Ethereum developers are exploring a cheap path to quantum resistance through the SPHINCS+ proposal, which would let users upgrade their accounts to post-quantum cryptography for approximately 7 cents per transaction.

The approach addresses a real vulnerability. Current Ethereum accounts rely on elliptic curve cryptography, which quantum computers could theoretically break. A sufficiently powerful quantum machine could derive private keys from public addresses, exposing funds. The network needs defenses before that threat materializes.

SPHINCS+ offers a practical interim solution. The proposal uses hash-based signatures instead of elliptic curves, making them resistant to quantum attacks. The cost of upgrading a single Ethereum account to quantum-safe cryptography lands around $0.07, according to Kohaku, the Ethereum researcher leading this work. That figure assumes standard gas prices and makes the upgrade accessible to retail users rather than just institutions.

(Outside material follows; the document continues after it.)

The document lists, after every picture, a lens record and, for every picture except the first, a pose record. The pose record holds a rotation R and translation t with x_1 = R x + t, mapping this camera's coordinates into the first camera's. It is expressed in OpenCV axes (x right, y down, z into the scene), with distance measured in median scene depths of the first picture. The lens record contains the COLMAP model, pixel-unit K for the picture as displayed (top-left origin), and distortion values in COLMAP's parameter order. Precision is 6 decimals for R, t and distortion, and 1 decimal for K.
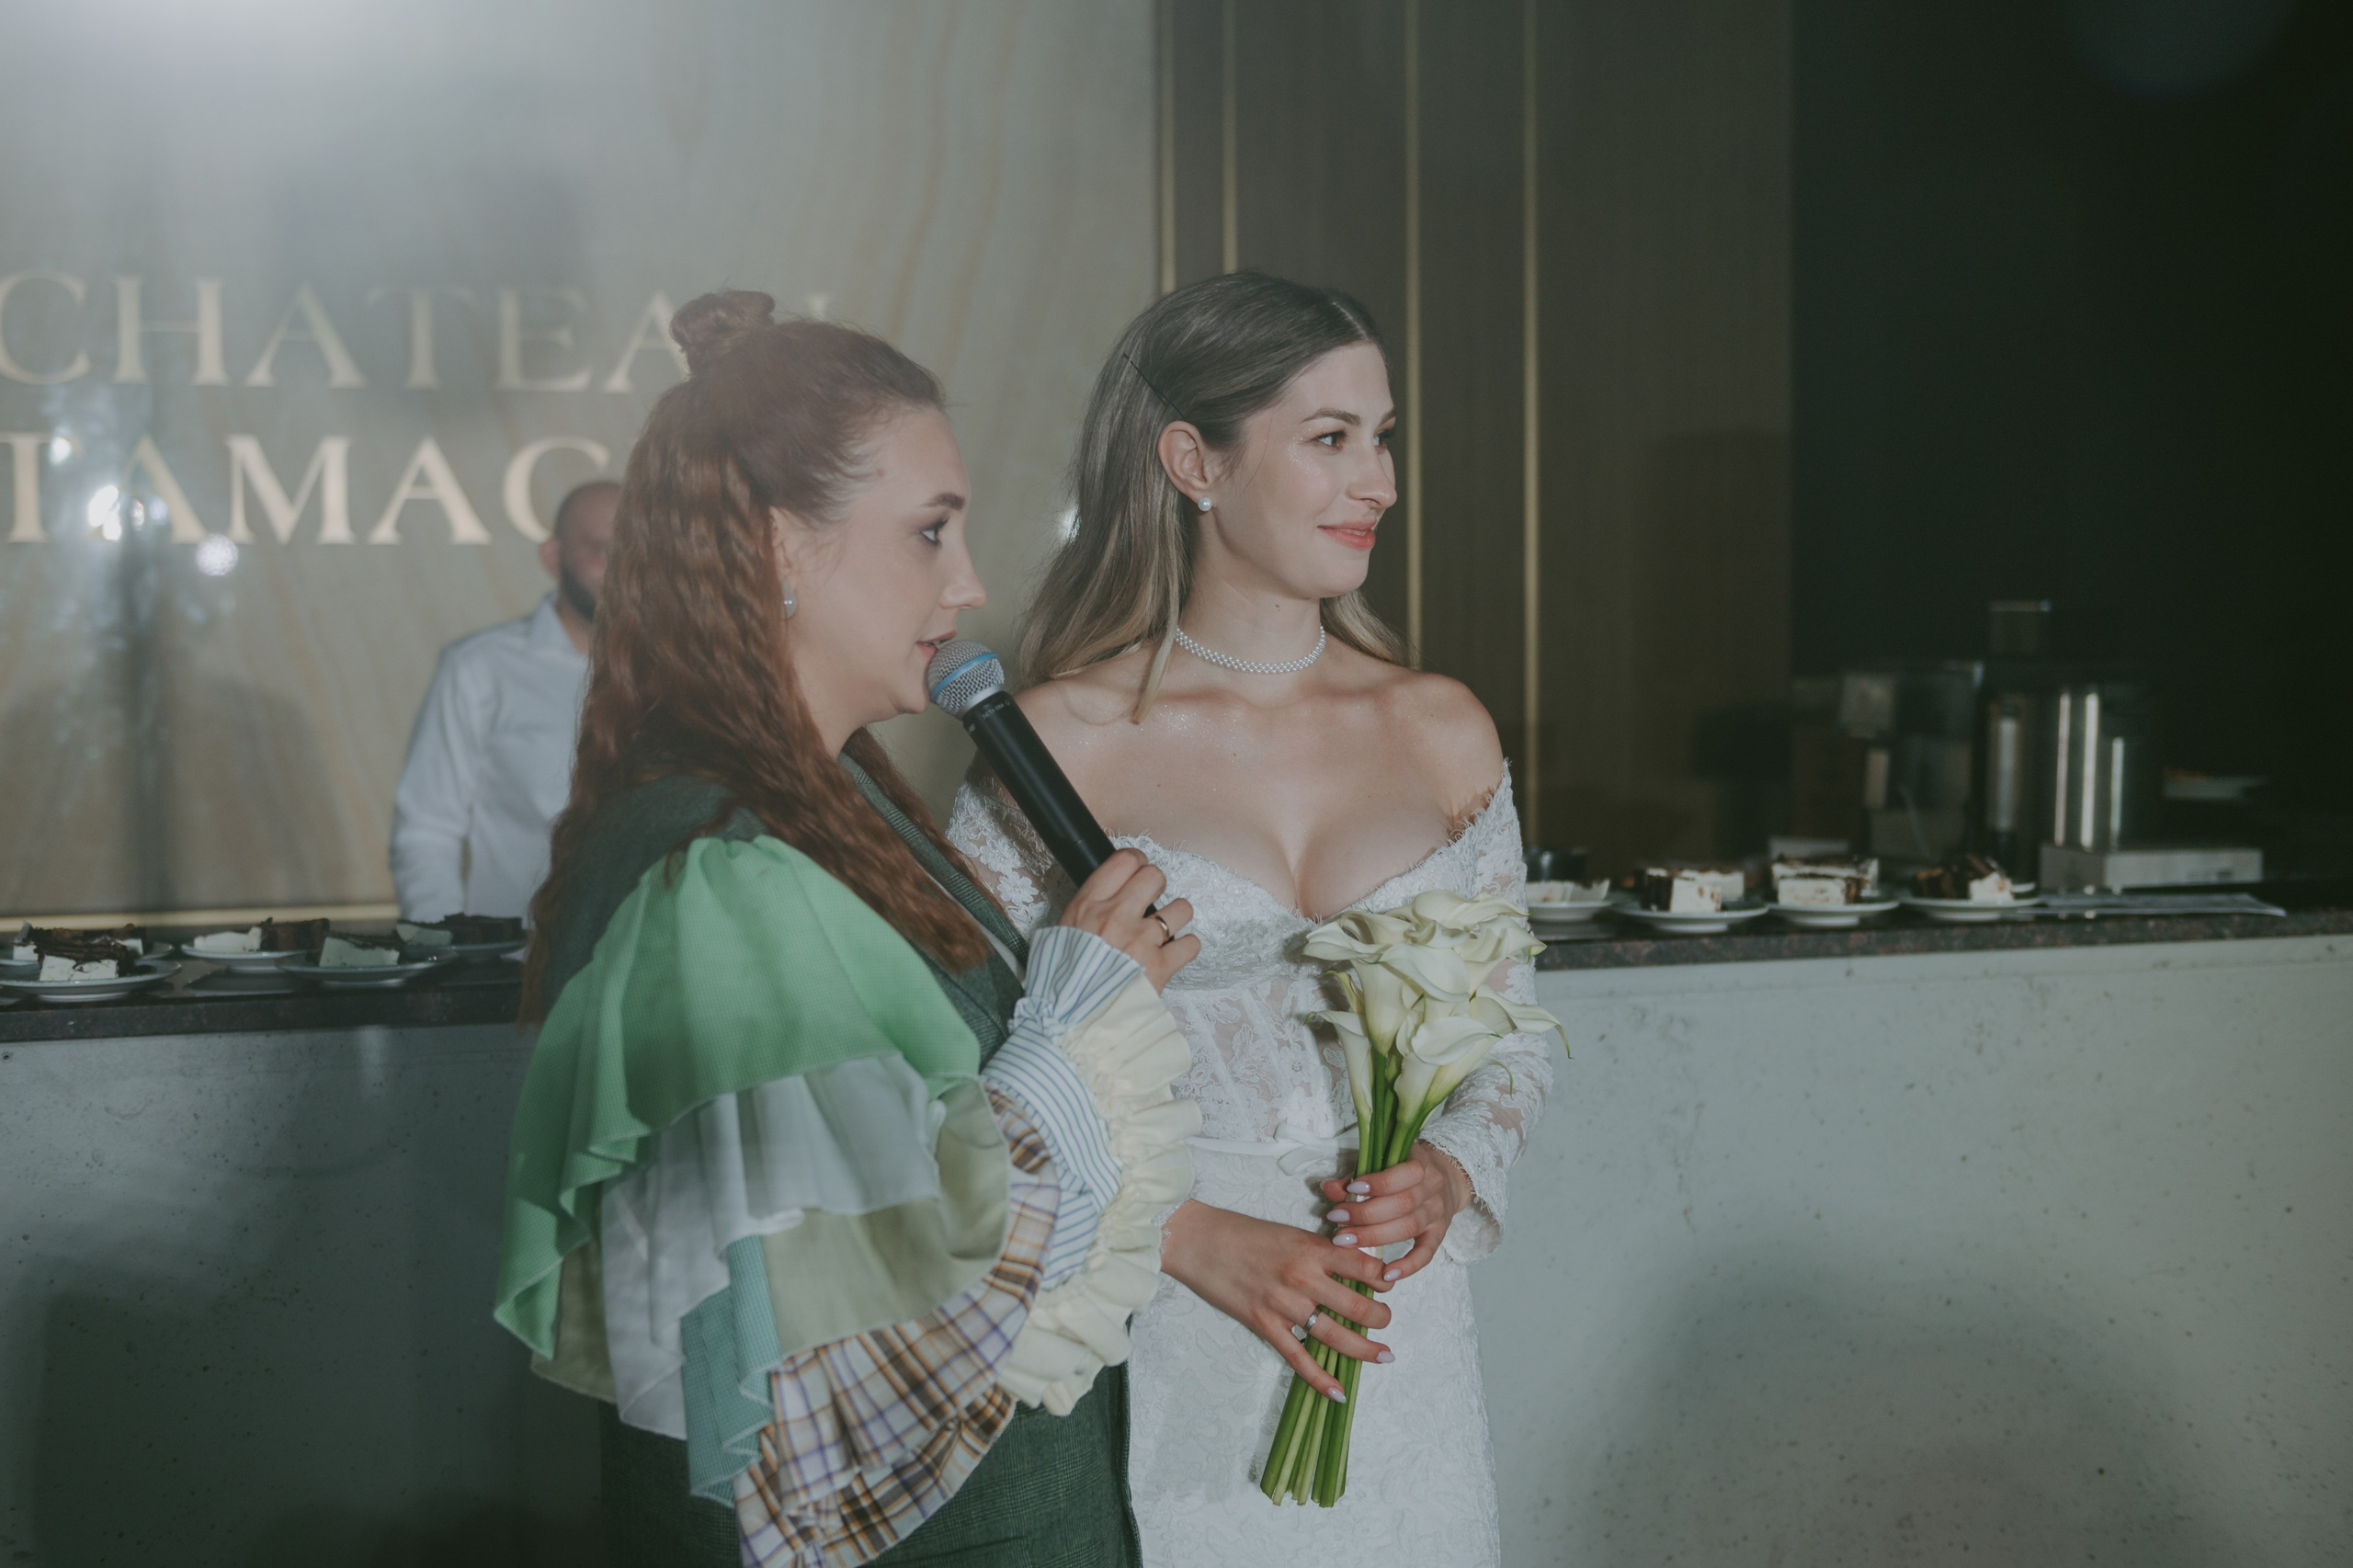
lens RADIAL K [[2926.0, 0, 1176.5], [0, 2926.0, 784.0], [0, 0, 1]] dist [0.001604, 0.012837]
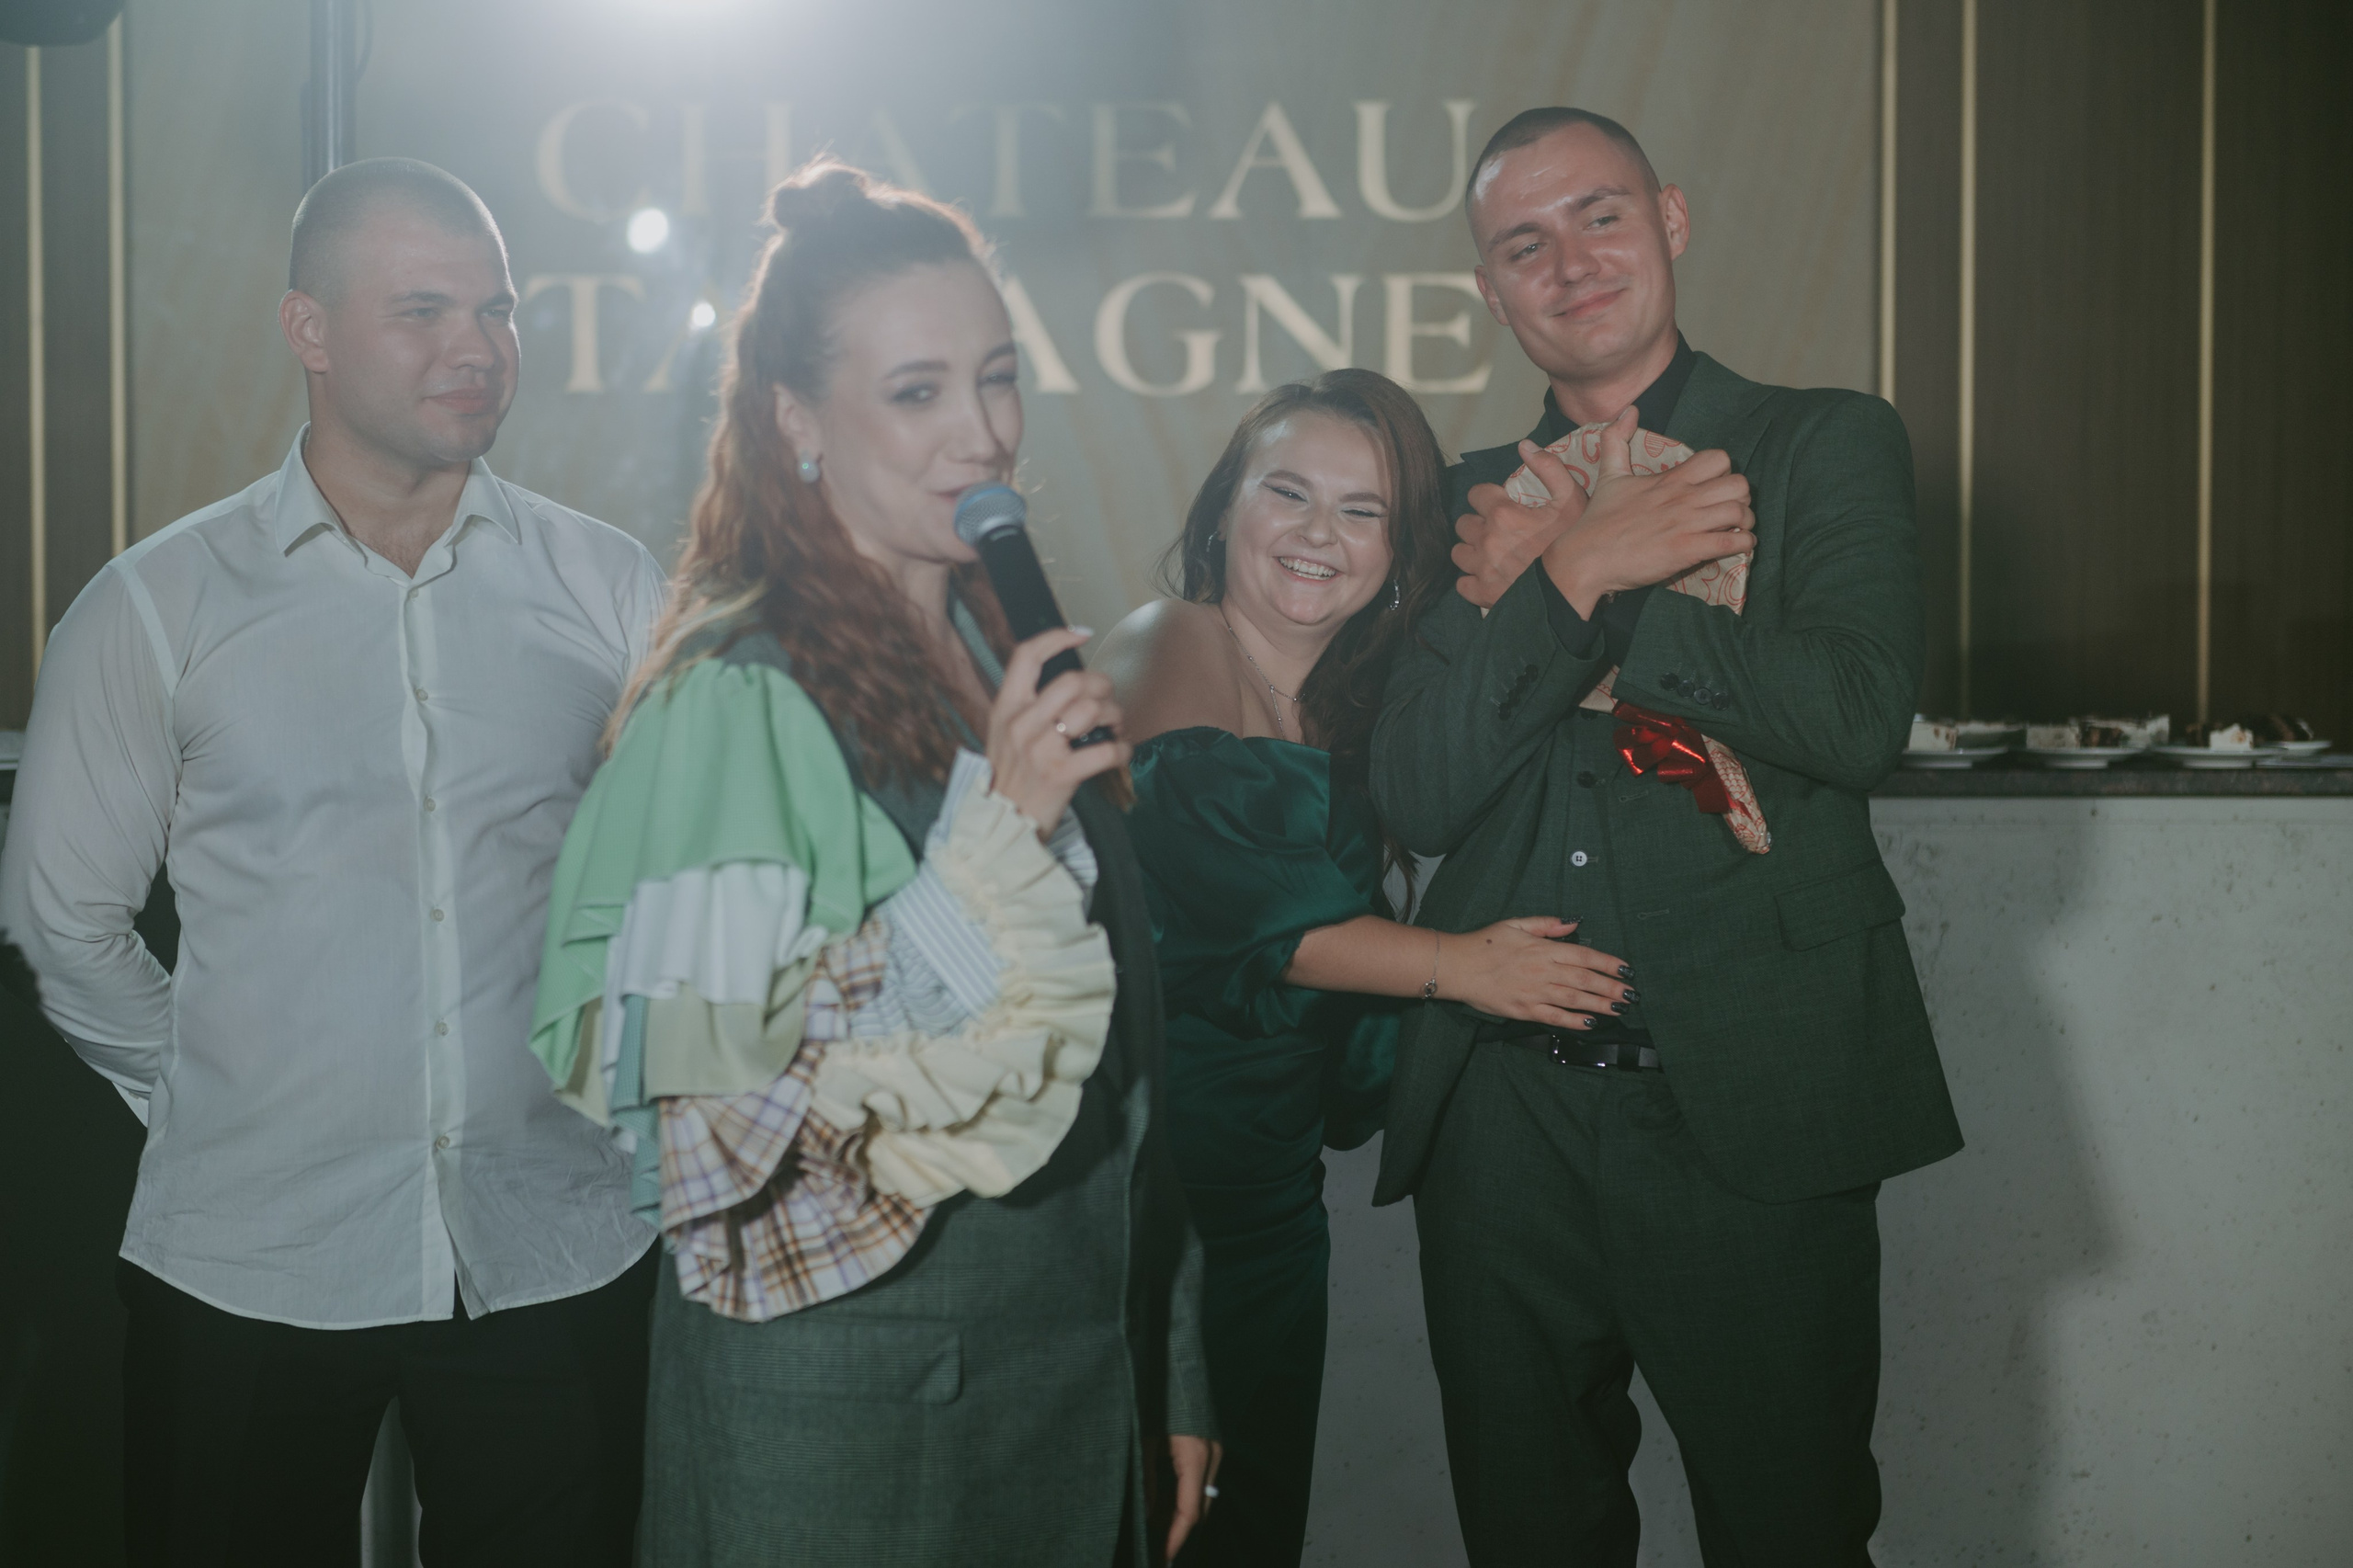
lens RADIAL K [[4954.8, 0, 1176.5], [0, 4954.8, 784.0], [0, 0, 1]] dist [0.087114, 0.367960]
pose [[0.965978, 0.022073, -0.257681, 0.372585], [-0.020373, 0.999750, 0.009266, 0.042697], [0.257821, -0.003701, 0.966186, -0.893690]]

The mechanism works by allowing users to submit a single transaction that registers a quantum-safe public key on their account. Once done, that account can only be accessed using quantum-resistant signatures. The low cost removes a major barrier to adoption. Previous quantum-proofing proposals either required protocol-level changes or carried prohibitive costs.

Ethereum needs both short and long-term strategies here. SPHINCS+ handles the immediate vulnerability window. Longer-term, the network could integrate quantum-resistant cryptography more deeply into its core protocol, but that requires extensive testing and consensus. The proposal gives users agency to protect themselves without waiting for full protocol upgrades.

The timing matters. Quantum threat timelines remain uncertain. Estimates range from years to decades before quantum computers break current cryptography at scale. But the crypto industry cannot afford complacency. Bitcoin and other chains face identical risks. Early adoption of SPHINCS+ could establish Ethereum as a network that addresses quantum threats proactively rather than reactively.